→ What is expected
Extract every naming line from each item below, from kingdom through common name where one appears, and reproduce them word for word.

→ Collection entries
^^^^^^^^

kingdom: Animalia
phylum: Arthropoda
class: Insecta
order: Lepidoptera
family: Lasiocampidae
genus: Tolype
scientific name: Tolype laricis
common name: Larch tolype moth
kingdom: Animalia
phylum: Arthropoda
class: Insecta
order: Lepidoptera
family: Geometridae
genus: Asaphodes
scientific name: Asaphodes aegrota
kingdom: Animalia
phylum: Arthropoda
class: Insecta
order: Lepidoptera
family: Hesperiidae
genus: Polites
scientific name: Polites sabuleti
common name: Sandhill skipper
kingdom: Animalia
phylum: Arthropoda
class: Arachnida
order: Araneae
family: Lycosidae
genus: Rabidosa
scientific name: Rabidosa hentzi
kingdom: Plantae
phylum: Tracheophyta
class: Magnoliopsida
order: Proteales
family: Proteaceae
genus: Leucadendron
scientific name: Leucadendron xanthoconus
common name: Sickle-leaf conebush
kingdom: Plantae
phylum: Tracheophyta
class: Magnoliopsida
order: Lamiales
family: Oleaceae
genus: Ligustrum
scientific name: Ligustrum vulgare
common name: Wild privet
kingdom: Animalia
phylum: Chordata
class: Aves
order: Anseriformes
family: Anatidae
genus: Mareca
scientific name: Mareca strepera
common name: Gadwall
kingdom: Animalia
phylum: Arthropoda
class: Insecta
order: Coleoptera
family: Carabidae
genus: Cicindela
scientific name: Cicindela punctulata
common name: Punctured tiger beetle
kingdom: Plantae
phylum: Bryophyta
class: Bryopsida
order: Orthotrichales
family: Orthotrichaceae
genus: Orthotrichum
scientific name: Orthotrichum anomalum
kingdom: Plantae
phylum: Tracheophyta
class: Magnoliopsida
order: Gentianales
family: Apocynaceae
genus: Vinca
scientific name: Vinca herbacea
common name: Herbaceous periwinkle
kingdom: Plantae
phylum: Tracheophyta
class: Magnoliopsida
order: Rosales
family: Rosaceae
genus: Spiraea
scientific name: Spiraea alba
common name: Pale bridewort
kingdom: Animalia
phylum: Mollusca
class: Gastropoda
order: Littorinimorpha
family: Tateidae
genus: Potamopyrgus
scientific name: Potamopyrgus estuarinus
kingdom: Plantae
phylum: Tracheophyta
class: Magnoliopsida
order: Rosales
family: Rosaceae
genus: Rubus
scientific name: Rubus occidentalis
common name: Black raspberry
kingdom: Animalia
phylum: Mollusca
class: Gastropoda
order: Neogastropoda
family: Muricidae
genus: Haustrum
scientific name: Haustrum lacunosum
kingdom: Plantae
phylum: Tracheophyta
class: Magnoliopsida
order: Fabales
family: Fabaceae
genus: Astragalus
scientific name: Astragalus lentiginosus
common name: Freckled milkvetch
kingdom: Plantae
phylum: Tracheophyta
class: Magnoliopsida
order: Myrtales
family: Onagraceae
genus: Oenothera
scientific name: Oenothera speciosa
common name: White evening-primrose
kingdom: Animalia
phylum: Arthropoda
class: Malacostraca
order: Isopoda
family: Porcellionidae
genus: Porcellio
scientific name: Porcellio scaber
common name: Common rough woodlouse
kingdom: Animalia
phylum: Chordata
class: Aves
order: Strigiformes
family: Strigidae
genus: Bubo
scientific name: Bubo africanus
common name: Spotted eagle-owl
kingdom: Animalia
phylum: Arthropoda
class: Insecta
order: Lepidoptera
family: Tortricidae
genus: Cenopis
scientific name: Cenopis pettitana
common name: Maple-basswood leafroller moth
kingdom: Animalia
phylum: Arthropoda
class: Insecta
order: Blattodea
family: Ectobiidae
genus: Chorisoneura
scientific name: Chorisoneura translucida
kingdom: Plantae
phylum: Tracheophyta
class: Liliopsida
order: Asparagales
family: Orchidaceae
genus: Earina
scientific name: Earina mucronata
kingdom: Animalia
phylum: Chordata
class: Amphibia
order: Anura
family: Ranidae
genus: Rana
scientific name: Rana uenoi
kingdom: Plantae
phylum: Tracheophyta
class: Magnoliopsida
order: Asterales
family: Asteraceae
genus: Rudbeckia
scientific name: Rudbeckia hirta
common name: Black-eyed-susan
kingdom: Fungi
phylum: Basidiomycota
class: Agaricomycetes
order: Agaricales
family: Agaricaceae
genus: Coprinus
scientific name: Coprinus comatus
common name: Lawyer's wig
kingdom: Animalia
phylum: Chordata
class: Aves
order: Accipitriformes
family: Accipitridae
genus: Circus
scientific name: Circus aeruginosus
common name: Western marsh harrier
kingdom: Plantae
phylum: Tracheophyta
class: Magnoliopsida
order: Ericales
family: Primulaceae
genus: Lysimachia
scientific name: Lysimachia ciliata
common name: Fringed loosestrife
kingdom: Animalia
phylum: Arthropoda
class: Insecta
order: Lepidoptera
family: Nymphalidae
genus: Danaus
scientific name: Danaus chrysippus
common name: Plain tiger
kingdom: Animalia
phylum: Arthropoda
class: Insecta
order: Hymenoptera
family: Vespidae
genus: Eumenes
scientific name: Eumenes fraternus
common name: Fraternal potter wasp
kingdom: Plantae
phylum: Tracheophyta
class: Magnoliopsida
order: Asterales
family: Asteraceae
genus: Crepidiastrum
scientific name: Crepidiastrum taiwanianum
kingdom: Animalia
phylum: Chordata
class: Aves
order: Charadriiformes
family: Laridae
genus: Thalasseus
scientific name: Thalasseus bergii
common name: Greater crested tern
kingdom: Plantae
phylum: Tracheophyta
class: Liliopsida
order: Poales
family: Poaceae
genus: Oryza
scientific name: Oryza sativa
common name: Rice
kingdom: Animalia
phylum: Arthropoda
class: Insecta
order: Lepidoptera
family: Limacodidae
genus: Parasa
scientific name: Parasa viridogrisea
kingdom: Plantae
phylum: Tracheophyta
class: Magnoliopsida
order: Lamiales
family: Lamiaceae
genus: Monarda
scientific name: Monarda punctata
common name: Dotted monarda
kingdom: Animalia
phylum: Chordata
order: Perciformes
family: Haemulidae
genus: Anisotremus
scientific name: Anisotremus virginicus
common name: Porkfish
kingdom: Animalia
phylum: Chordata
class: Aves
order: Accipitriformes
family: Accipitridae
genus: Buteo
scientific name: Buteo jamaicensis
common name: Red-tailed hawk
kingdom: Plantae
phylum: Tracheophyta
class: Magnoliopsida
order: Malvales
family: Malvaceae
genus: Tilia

^^^^^^^^

→ Complete response
kingdom: Animalia
phylum: Arthropoda
class: Insecta
order: Lepidoptera
family: Lasiocampidae
genus: Tolype
scientific name: Tolype laricis
common name: Larch tolype moth
kingdom: Animalia
phylum: Arthropoda
class: Insecta
order: Lepidoptera
family: Geometridae
genus: Asaphodes
scientific name: Asaphodes aegrota
kingdom: Animalia
phylum: Arthropoda
class: Insecta
order: Lepidoptera
family: Hesperiidae
genus: Polites
scientific name: Polites sabuleti
common name: Sandhill skipper
kingdom: Animalia
phylum: Arthropoda
class: Arachnida
order: Araneae
family: Lycosidae
genus: Rabidosa
scientific name: Rabidosa hentzi
kingdom: Plantae
phylum: Tracheophyta
class: Magnoliopsida
order: Proteales
family: Proteaceae
genus: Leucadendron
scientific name: Leucadendron xanthoconus
common name: Sickle-leaf conebush
kingdom: Plantae
phylum: Tracheophyta
class: Magnoliopsida
order: Lamiales
family: Oleaceae
genus: Ligustrum
scientific name: Ligustrum vulgare
common name: Wild privet
kingdom: Animalia
phylum: Chordata
class: Aves
order: Anseriformes
family: Anatidae
genus: Mareca
scientific name: Mareca strepera
common name: Gadwall
kingdom: Animalia
phylum: Arthropoda
class: Insecta
order: Coleoptera
family: Carabidae
genus: Cicindela
scientific name: Cicindela punctulata
common name: Punctured tiger beetle
kingdom: Plantae
phylum: Bryophyta
class: Bryopsida
order: Orthotrichales
family: Orthotrichaceae
genus: Orthotrichum
scientific name: Orthotrichum anomalum
kingdom: Plantae
phylum: Tracheophyta
class: Magnoliopsida
order: Gentianales
family: Apocynaceae
genus: Vinca
scientific name: Vinca herbacea
common name: Herbaceous periwinkle
kingdom: Plantae
phylum: Tracheophyta
class: Magnoliopsida
order: Rosales
family: Rosaceae
genus: Spiraea
scientific name: Spiraea alba
common name: Pale bridewort
kingdom: Animalia
phylum: Mollusca
class: Gastropoda
order: Littorinimorpha
family: Tateidae
genus: Potamopyrgus
scientific name: Potamopyrgus estuarinus
kingdom: Plantae
phylum: Tracheophyta
class: Magnoliopsida
order: Rosales
family: Rosaceae
genus: Rubus
scientific name: Rubus occidentalis
common name: Black raspberry
kingdom: Animalia
phylum: Mollusca
class: Gastropoda
order: Neogastropoda
family: Muricidae
genus: Haustrum
scientific name: Haustrum lacunosum
kingdom: Plantae
phylum: Tracheophyta
class: Magnoliopsida
order: Fabales
family: Fabaceae
genus: Astragalus
scientific name: Astragalus lentiginosus
common name: Freckled milkvetch
kingdom: Plantae
phylum: Tracheophyta
class: Magnoliopsida
order: Myrtales
family: Onagraceae
genus: Oenothera
scientific name: Oenothera speciosa
common name: White evening-primrose
kingdom: Animalia
phylum: Arthropoda
class: Malacostraca
order: Isopoda
family: Porcellionidae
genus: Porcellio
scientific name: Porcellio scaber
common name: Common rough woodlouse
kingdom: Animalia
phylum: Chordata
class: Aves
order: Strigiformes
family: Strigidae
genus: Bubo
scientific name: Bubo africanus
common name: Spotted eagle-owl
kingdom: Animalia
phylum: Arthropoda
class: Insecta
order: Lepidoptera
family: Tortricidae
genus: Cenopis
scientific name: Cenopis pettitana
common name: Maple-basswood leafroller moth
kingdom: Animalia
phylum: Arthropoda
class: Insecta
order: Blattodea
family: Ectobiidae
genus: Chorisoneura
scientific name: Chorisoneura translucida
kingdom: Plantae
phylum: Tracheophyta
class: Liliopsida
order: Asparagales
family: Orchidaceae
genus: Earina
scientific name: Earina mucronata
kingdom: Animalia
phylum: Chordata
class: Amphibia
order: Anura
family: Ranidae
genus: Rana
scientific name: Rana uenoi
kingdom: Plantae
phylum: Tracheophyta
class: Magnoliopsida
order: Asterales
family: Asteraceae
genus: Rudbeckia
scientific name: Rudbeckia hirta
common name: Black-eyed-susan
kingdom: Fungi
phylum: Basidiomycota
class: Agaricomycetes
order: Agaricales
family: Agaricaceae
genus: Coprinus
scientific name: Coprinus comatus
common name: Lawyer's wig
kingdom: Animalia
phylum: Chordata
class: Aves
order: Accipitriformes
family: Accipitridae
genus: Circus
scientific name: Circus aeruginosus
common name: Western marsh harrier
kingdom: Plantae
phylum: Tracheophyta
class: Magnoliopsida
order: Ericales
family: Primulaceae
genus: Lysimachia
scientific name: Lysimachia ciliata
common name: Fringed loosestrife
kingdom: Animalia
phylum: Arthropoda
class: Insecta
order: Lepidoptera
family: Nymphalidae
genus: Danaus
scientific name: Danaus chrysippus
common name: Plain tiger
kingdom: Animalia
phylum: Arthropoda
class: Insecta
order: Hymenoptera
family: Vespidae
genus: Eumenes
scientific name: Eumenes fraternus
common name: Fraternal potter wasp
kingdom: Plantae
phylum: Tracheophyta
class: Magnoliopsida
order: Asterales
family: Asteraceae
genus: Crepidiastrum
scientific name: Crepidiastrum taiwanianum
kingdom: Animalia
phylum: Chordata
class: Aves
order: Charadriiformes
family: Laridae
genus: Thalasseus
scientific name: Thalasseus bergii
common name: Greater crested tern
kingdom: Plantae
phylum: Tracheophyta
class: Liliopsida
order: Poales
family: Poaceae
genus: Oryza
scientific name: Oryza sativa
common name: Rice
kingdom: Animalia
phylum: Arthropoda
class: Insecta
order: Lepidoptera
family: Limacodidae
genus: Parasa
scientific name: Parasa viridogrisea
kingdom: Plantae
phylum: Tracheophyta
class: Magnoliopsida
order: Lamiales
family: Lamiaceae
genus: Monarda
scientific name: Monarda punctata
common name: Dotted monarda
kingdom: Animalia
phylum: Chordata
order: Perciformes
family: Haemulidae
genus: Anisotremus
scientific name: Anisotremus virginicus
common name: Porkfish
kingdom: Animalia
phylum: Chordata
class: Aves
order: Accipitriformes
family: Accipitridae
genus: Buteo
scientific name: Buteo jamaicensis
common name: Red-tailed hawk
kingdom: Plantae
phylum: Tracheophyta
class: Magnoliopsida
order: Malvales
family: Malvaceae
genus: Tilia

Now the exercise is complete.